LIFESTYLE

Arkadaşlarımızı da ilişkimizi seçtiğimiz gibi mi seçiyoruz?

Muhtemel. Arkadaşları ile partnerleriyle olduğuna göre daha çok quality-time geçirenler burada mı? 

head person face happy laughing adult female woman

Sex and the City’de Mr. Big’in söylediği belki de tek doğru söz kızların arkadaşlığı için değil miydi: “Onun gerçek hayatının aşkı sizlersiniz. Bir erkek dördüncü olduğu için şanslıdır.” Evet, arkadaş seçimlerimiz hayatımızda bu kadar önemli. Yaş aldıkça arkadaşlık kurmanın flört etmeye çok benzediğini daha çok fark ediyoruz. Potansiyel arkadaşımızla tanışıyoruz, beraber bir kahve içmeye gidiyoruz ve ne kadar uyumlandığımızı anlamaya çalışıyoruz. Karşıdaki kişi dört dörtlük dahi olsa enerjimiz tutmayınca olmuyor. Araştırmalar dahi iyi arkadaşlıkların bilişsel sağlık ve neşeli bir yaşam için zorunlu olduğunu gösteriyorsa neden onları partnerimizi seçtiğimiz kadar dikkatli seçmeyelim?

Evet, romantik birliktelikler daha nihai - teoride sonsuz sayıda arkadaşımız olabilir, ancak yalnızca bir (tamam, tercihinize bağlı olarak belki birkaç tane daha) romantik partnerimiz olur, dolayısıyla konu sevgililik olunca ince eleyip sık dokuruz. Fakat çok sayıda tanıdık-arkadaşa sahip olsak da sevgi dolu, içten, samimi dostluklarımız bir elin parmaklarını geçmiyor. O zaman insanları yakın çevrenize alırken göz önünde bulundurmamız gereken unsurlara bakalım.

Onlarla vakit geçirdikten sonra kendinizi nasıl hissediyorsunuz?

Henüz buluşmadayken belki hissedemeyebilirsiniz ama bazı arkadaşlarımızla görüştükten, uzun bir sohbetten sonra gelen bunalma ve tükenmişlik hissini bilirsiniz. Yargılanmış olmak, kendimizi ifade edememek, kısıtlanmak dostluklarda en sevmediğimiz şeylerdir. Sonuçta dostluklar karşı tarafın bizi absorbe etme yeri değildir. İç enerjimizi düşürmeyecek, aksine ışığımızı daha da partlatacak dostluklar seçin.
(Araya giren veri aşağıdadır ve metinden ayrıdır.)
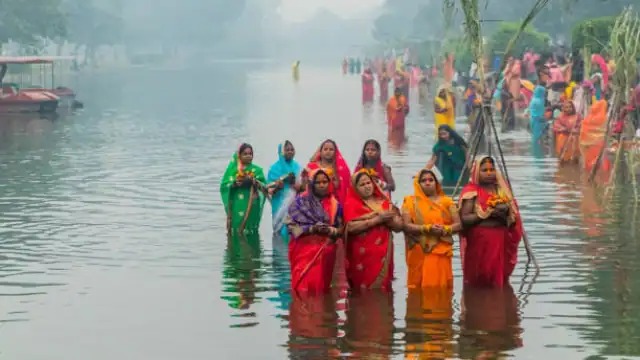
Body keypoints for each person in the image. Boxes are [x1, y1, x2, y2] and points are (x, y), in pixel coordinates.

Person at [459, 156, 523, 288]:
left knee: (497, 281)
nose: (489, 173)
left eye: (492, 169)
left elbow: (512, 219)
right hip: (480, 243)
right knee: (479, 279)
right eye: (484, 170)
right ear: (477, 172)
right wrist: (486, 214)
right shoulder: (471, 191)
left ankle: (497, 305)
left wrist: (505, 212)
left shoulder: (501, 190)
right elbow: (464, 219)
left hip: (500, 241)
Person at [343, 170, 403, 291]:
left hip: (383, 254)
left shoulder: (384, 202)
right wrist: (377, 219)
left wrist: (389, 219)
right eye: (362, 185)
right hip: (361, 257)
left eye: (368, 183)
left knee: (383, 291)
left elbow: (399, 227)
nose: (367, 187)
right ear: (355, 188)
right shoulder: (351, 204)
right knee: (361, 292)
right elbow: (350, 228)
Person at [402, 169, 461, 289]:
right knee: (417, 290)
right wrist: (427, 228)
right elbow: (406, 225)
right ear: (418, 184)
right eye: (423, 180)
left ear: (436, 183)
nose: (427, 183)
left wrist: (445, 230)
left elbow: (458, 225)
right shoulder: (409, 202)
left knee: (440, 288)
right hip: (418, 250)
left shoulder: (447, 202)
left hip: (440, 249)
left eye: (431, 180)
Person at [286, 168, 342, 293]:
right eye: (318, 182)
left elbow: (341, 229)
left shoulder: (335, 204)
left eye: (325, 182)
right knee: (303, 289)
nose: (322, 185)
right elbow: (291, 226)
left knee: (321, 292)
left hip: (326, 252)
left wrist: (331, 231)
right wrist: (312, 229)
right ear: (312, 184)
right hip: (303, 251)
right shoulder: (299, 203)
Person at [220, 143, 269, 234]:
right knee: (236, 229)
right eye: (245, 154)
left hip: (252, 204)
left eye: (250, 154)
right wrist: (234, 184)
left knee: (251, 230)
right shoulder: (233, 171)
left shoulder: (257, 170)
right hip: (237, 204)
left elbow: (264, 187)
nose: (248, 156)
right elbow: (224, 186)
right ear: (239, 155)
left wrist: (253, 182)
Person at [268, 140, 303, 237]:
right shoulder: (274, 169)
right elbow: (269, 190)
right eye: (287, 150)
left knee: (293, 232)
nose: (290, 152)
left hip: (295, 204)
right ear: (281, 152)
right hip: (279, 204)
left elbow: (303, 187)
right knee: (279, 233)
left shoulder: (297, 167)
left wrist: (297, 185)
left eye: (292, 149)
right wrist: (278, 186)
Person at [306, 139, 351, 204]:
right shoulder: (311, 166)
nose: (328, 151)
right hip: (313, 202)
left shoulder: (340, 169)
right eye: (325, 149)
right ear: (320, 152)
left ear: (335, 152)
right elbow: (306, 186)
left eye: (331, 149)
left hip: (333, 203)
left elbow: (338, 186)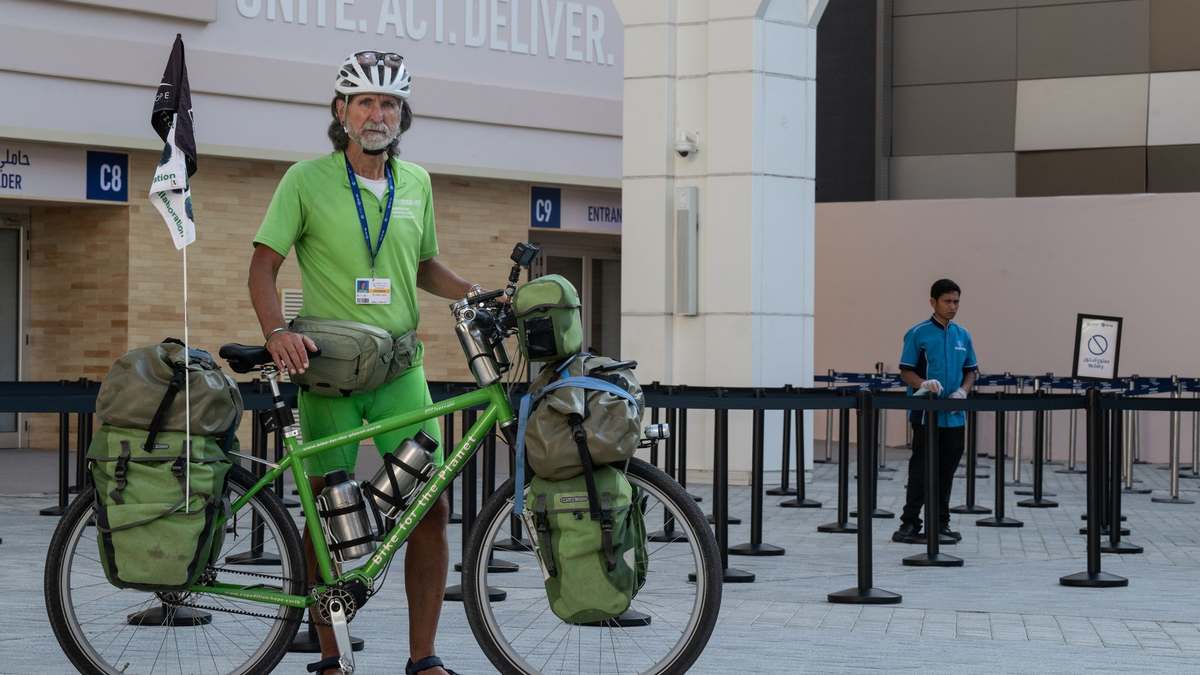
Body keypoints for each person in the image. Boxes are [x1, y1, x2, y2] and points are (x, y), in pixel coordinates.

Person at [248, 50, 481, 675]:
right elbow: (263, 266)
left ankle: (423, 658)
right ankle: (330, 656)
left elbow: (424, 266)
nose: (378, 114)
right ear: (341, 110)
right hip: (330, 372)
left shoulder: (417, 182)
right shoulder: (305, 180)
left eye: (390, 103)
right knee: (326, 507)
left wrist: (476, 294)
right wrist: (275, 331)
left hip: (401, 369)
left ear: (402, 115)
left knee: (429, 506)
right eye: (366, 102)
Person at [893, 279, 978, 544]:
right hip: (926, 414)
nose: (953, 306)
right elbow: (906, 371)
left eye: (956, 302)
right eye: (947, 301)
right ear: (933, 302)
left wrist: (962, 391)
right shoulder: (917, 333)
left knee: (946, 472)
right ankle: (909, 523)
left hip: (955, 416)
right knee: (921, 470)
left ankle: (941, 523)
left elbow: (970, 371)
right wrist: (923, 384)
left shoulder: (963, 335)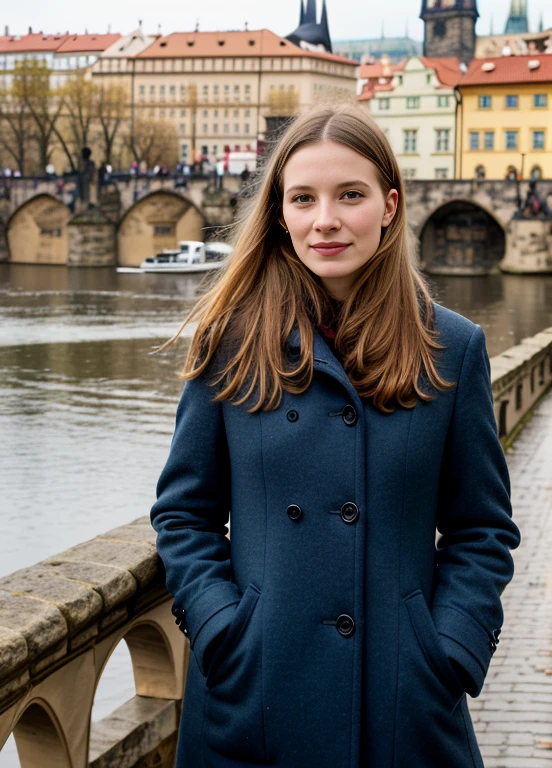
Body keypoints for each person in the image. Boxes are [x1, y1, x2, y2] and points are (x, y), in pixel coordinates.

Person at [150, 103, 521, 768]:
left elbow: (482, 529)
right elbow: (185, 513)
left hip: (403, 698)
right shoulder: (229, 340)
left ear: (389, 204)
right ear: (280, 212)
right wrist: (220, 631)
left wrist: (452, 649)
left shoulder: (453, 348)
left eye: (350, 195)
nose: (325, 220)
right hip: (255, 692)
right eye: (303, 198)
Onlarla farklı ortamlarda vakit geçirebiliyor musunuz?

Kendinizi bu kişiyle sadece partilere veya eventlere giderken buluyor ve onunla koltukta bir film gecesi veya parkta sakin bir piknik hayal edemiyor musunuz? Bazı arkadaşlar tek bir alanla sınırlıdır - bazıları parti arkadaşlarınızdır; bazıları sadece sessiz geceler içindir... ve bu sorun değildir. Ancak en iyi arkadaşlar sizinle her zaman her yerde vakit geçirilebilir.

Birbirinizin gelişimini destekliyor musunuz, yoksa rekabet mi ediyorsunuz?

Kalıcı arkadaşlıklar karşılıklı saygıyla dolu ilişkilerdir. Eğer birisi sizi küçümsüyor veya başarılarınızı sizinle birlikte kutlamak yerine onlarla rekabet etmeye çalışıyorsa, bir sorununuz var demektir. Rekabet sadece birbirimizi motive edeceğimiz noktaya kadar olabilir. Fakat işin içerisine kıskançlık da giriyorsa işler karışır.

Arkadaşlıkta kendiniz olabiliyor musunuz?

Kendinizi birini memnun etmek için şekil değiştirirken buluyorsanız, ya o kişi sizi olduğunuz gibi kabul etmiyordur ya da siz kendiniz gibi olmanın dostluğunuza zarar vereceğini düşünüyorsunuzdur. Peki bu sevgi nasıl sürdürülebilir olur? Asıl personamızı, düşüncelerimizi, karakterimizi nasıl saklayabiliriz? İşin özü saklayamayız. Yol yakınken dönmekte fayda var. Nitekim karakterimizi saklarken kendimizden ödün vermek en kötüsü.